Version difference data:
↓
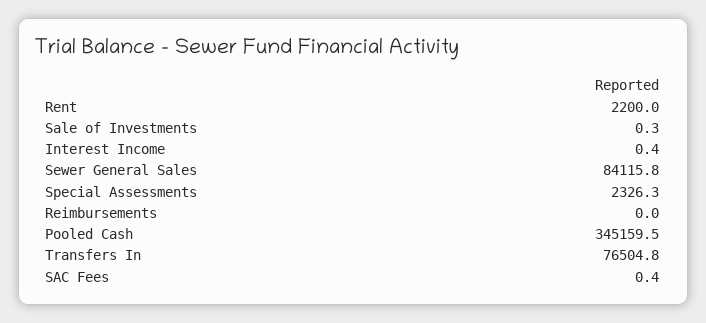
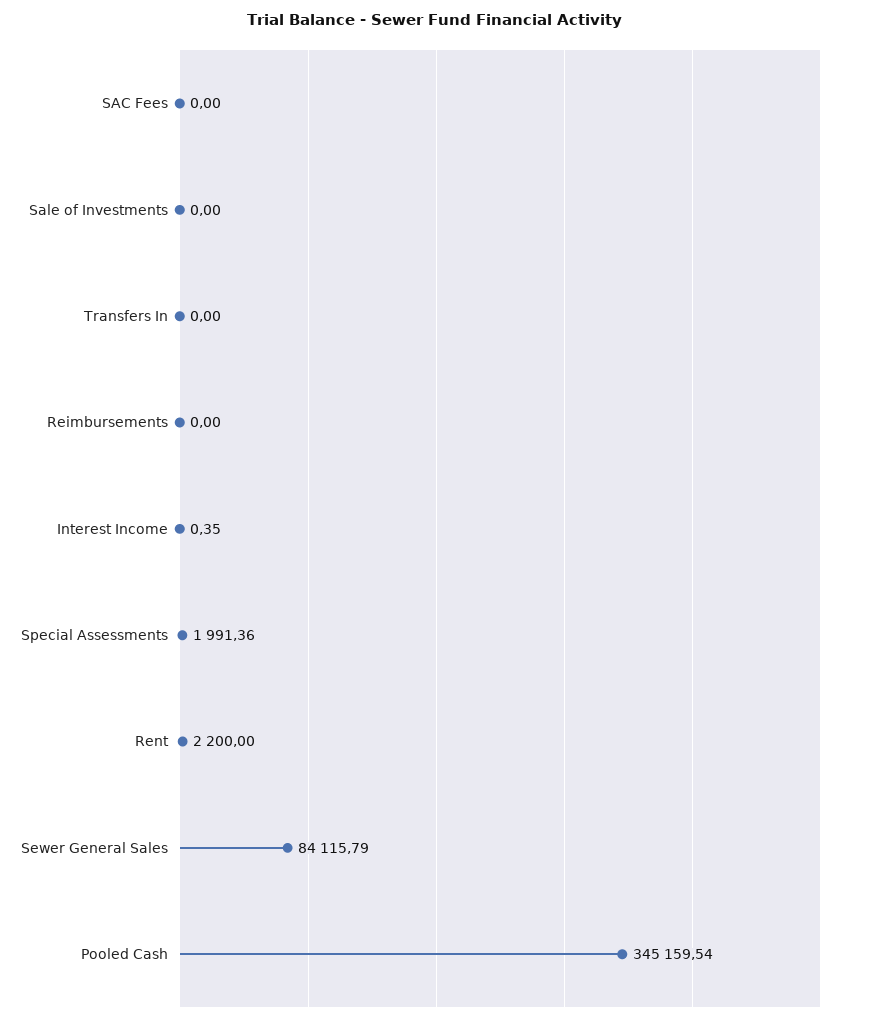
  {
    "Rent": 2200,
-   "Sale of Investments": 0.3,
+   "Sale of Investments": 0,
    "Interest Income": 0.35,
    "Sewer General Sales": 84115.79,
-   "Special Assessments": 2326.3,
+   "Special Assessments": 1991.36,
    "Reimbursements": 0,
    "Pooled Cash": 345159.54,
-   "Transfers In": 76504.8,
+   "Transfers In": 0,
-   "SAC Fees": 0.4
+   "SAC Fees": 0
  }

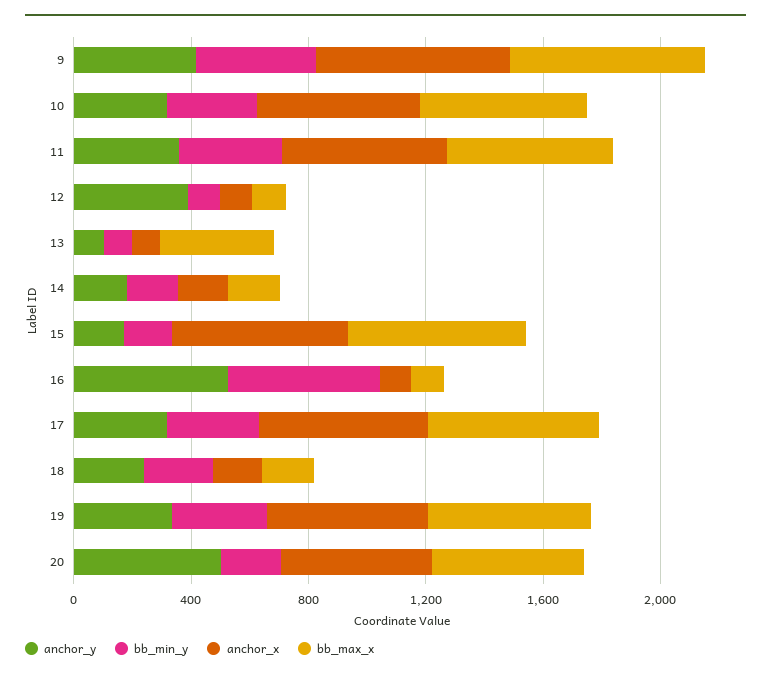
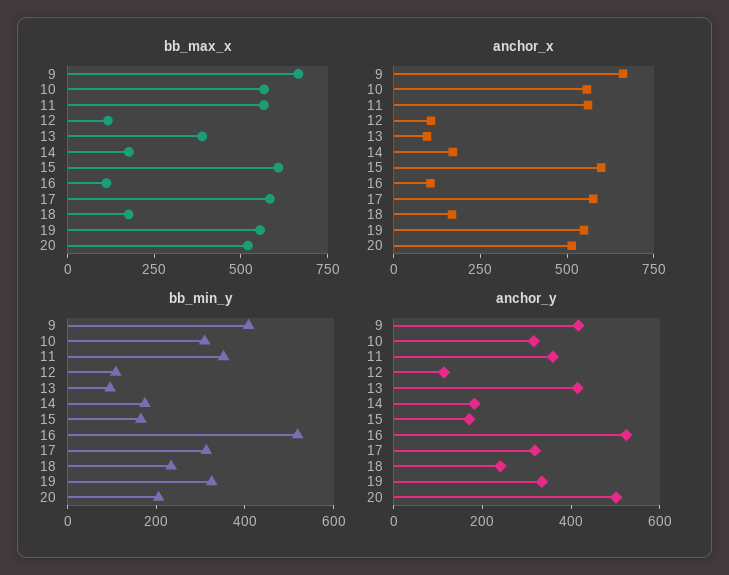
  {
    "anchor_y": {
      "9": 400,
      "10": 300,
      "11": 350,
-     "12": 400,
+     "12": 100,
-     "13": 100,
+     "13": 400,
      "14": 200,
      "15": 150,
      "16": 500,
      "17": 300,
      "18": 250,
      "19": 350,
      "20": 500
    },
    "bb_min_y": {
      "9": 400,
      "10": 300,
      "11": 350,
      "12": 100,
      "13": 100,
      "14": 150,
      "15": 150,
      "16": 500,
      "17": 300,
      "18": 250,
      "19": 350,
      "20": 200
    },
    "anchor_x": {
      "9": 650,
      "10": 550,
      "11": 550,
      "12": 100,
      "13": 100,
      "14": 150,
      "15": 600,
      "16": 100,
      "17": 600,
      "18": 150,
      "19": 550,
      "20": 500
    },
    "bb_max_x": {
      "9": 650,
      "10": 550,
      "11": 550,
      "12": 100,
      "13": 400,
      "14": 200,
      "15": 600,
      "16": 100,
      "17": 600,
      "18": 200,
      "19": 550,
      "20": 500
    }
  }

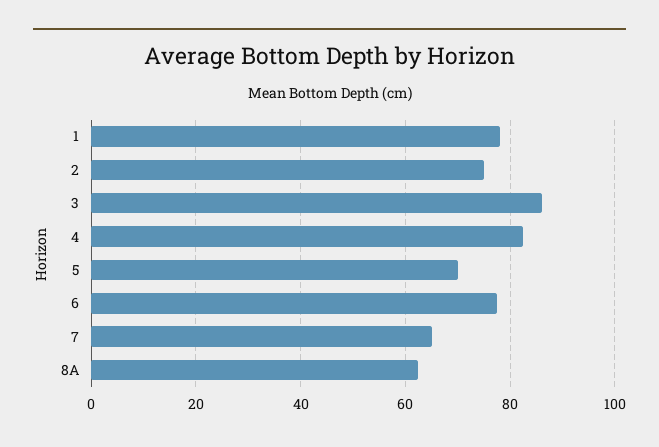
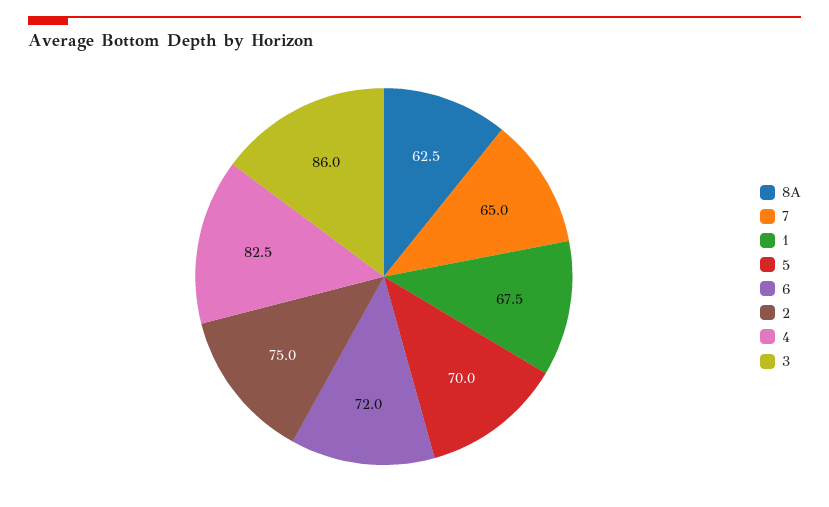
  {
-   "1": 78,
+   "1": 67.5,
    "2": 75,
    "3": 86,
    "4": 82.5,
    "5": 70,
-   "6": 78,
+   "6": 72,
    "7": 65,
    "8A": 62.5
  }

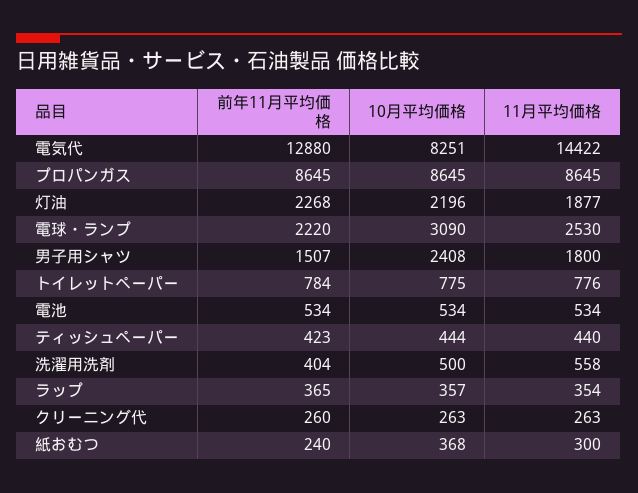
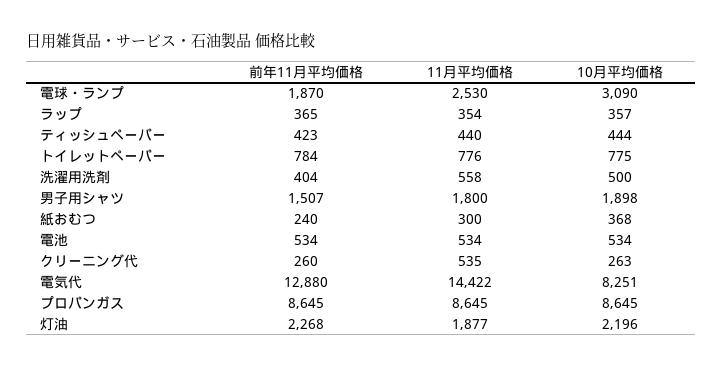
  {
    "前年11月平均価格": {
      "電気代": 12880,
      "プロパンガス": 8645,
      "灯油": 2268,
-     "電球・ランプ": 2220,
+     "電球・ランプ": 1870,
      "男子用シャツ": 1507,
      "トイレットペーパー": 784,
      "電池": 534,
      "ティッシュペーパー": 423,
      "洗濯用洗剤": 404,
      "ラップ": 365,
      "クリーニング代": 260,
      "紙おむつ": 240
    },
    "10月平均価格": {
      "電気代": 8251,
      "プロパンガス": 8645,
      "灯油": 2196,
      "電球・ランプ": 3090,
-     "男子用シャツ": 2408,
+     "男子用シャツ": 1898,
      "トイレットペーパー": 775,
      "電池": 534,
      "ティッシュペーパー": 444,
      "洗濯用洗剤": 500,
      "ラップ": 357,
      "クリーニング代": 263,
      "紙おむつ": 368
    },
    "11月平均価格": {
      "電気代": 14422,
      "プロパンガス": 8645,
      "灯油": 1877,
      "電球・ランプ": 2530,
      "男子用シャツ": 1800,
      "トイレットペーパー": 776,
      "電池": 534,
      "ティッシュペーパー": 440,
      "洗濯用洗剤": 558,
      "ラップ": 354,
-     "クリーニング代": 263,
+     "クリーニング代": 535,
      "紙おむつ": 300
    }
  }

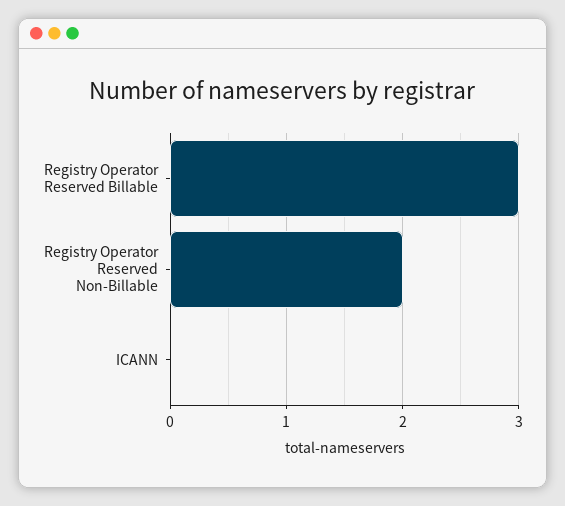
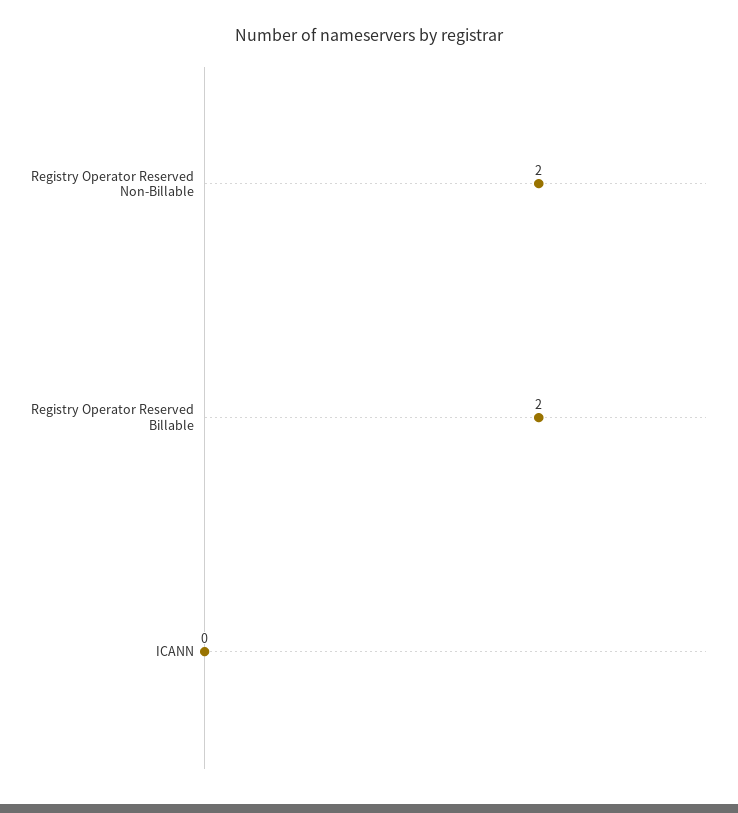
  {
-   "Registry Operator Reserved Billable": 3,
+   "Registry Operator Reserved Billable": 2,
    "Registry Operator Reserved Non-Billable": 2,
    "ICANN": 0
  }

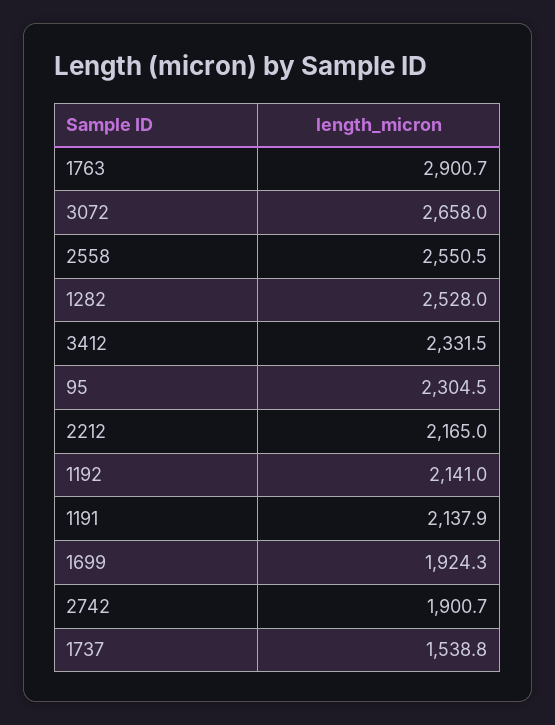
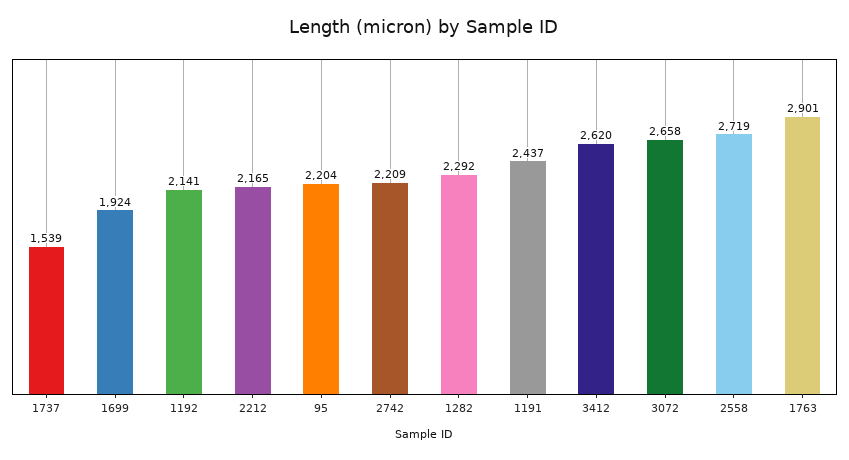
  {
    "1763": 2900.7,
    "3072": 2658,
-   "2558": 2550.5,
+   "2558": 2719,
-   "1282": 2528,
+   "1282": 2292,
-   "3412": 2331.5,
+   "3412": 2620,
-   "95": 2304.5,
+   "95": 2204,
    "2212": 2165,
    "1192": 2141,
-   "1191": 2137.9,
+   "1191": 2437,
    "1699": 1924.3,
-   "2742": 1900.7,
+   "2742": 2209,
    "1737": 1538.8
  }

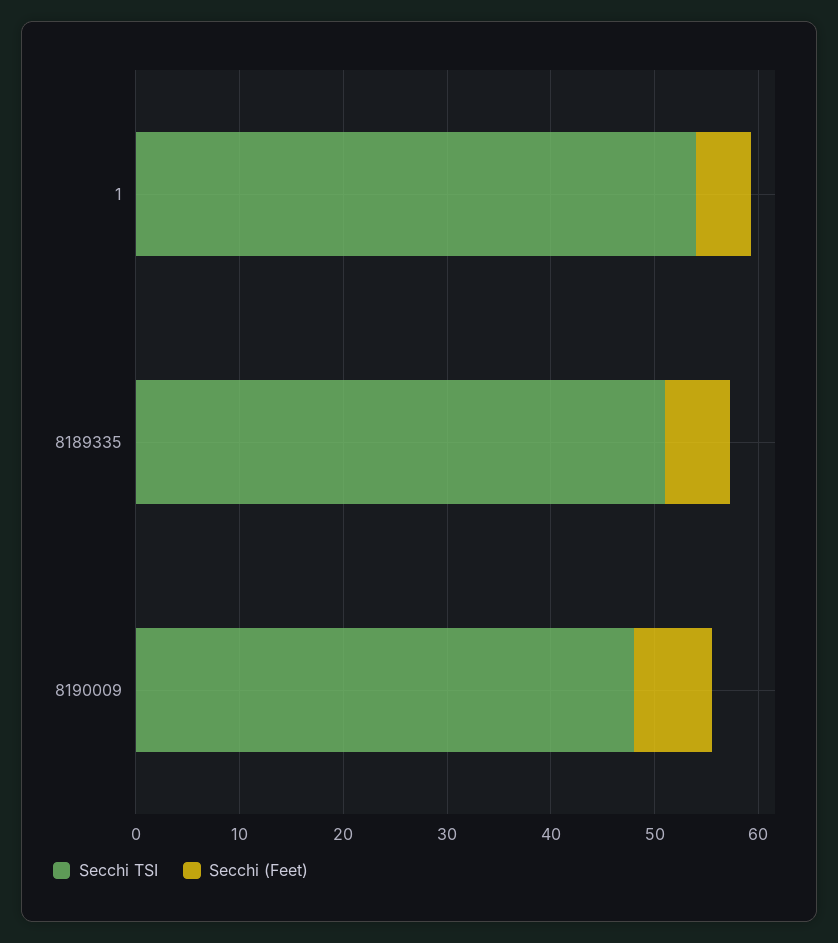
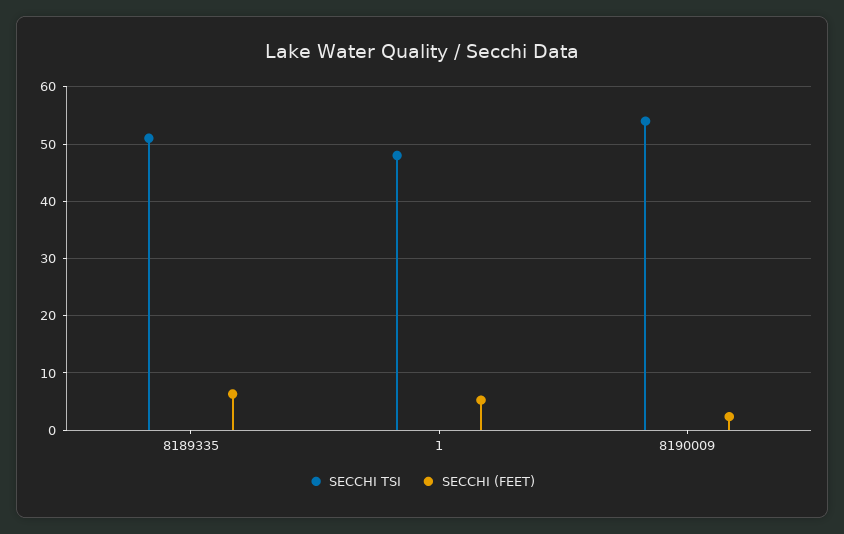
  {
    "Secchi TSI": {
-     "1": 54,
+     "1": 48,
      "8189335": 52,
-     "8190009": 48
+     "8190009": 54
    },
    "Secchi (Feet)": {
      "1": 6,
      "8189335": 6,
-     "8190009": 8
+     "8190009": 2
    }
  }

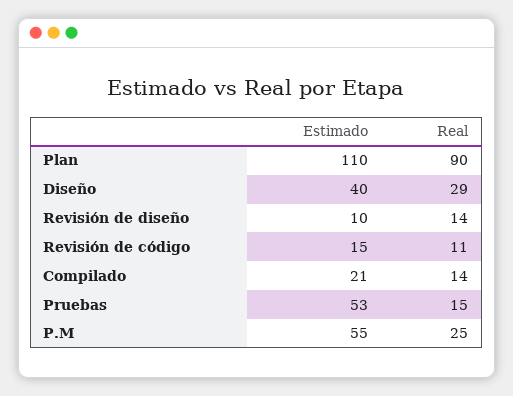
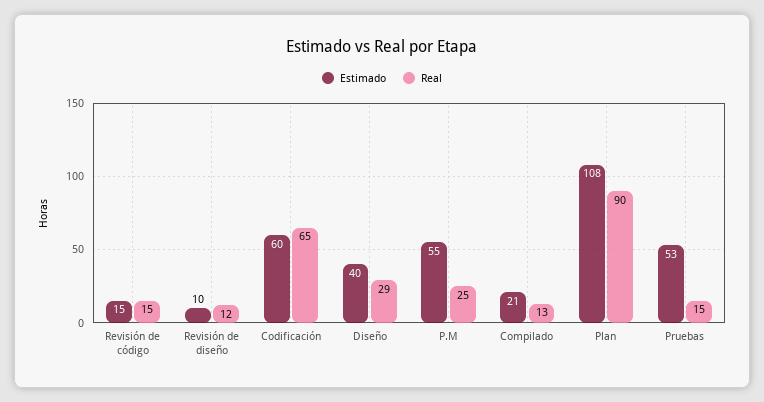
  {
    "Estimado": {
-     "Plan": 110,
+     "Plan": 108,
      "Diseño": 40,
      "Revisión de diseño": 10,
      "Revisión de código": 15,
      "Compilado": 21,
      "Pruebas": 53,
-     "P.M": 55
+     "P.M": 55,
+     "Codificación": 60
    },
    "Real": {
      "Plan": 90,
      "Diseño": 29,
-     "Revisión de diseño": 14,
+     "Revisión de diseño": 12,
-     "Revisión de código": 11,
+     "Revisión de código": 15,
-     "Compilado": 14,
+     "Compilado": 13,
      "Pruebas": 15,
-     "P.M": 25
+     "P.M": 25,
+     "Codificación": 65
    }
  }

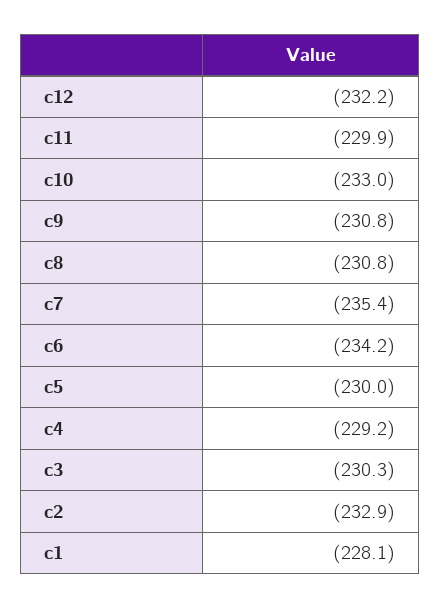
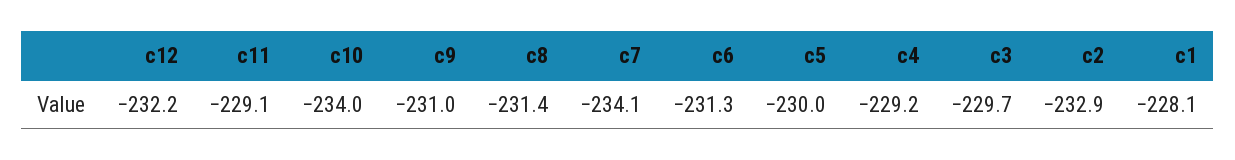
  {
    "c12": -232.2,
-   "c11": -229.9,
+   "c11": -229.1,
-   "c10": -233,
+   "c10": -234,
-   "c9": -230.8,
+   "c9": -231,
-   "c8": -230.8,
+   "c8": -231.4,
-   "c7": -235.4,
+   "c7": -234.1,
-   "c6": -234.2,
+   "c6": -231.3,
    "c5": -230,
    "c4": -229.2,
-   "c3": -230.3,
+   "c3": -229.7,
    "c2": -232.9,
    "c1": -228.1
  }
↑
From the records, copy every line that has the string "Billable" in it.

-   "Registry Operator Reserved Billable": 3,
+   "Registry Operator Reserved Billable": 2,
    "Registry Operator Reserved Non-Billable": 2,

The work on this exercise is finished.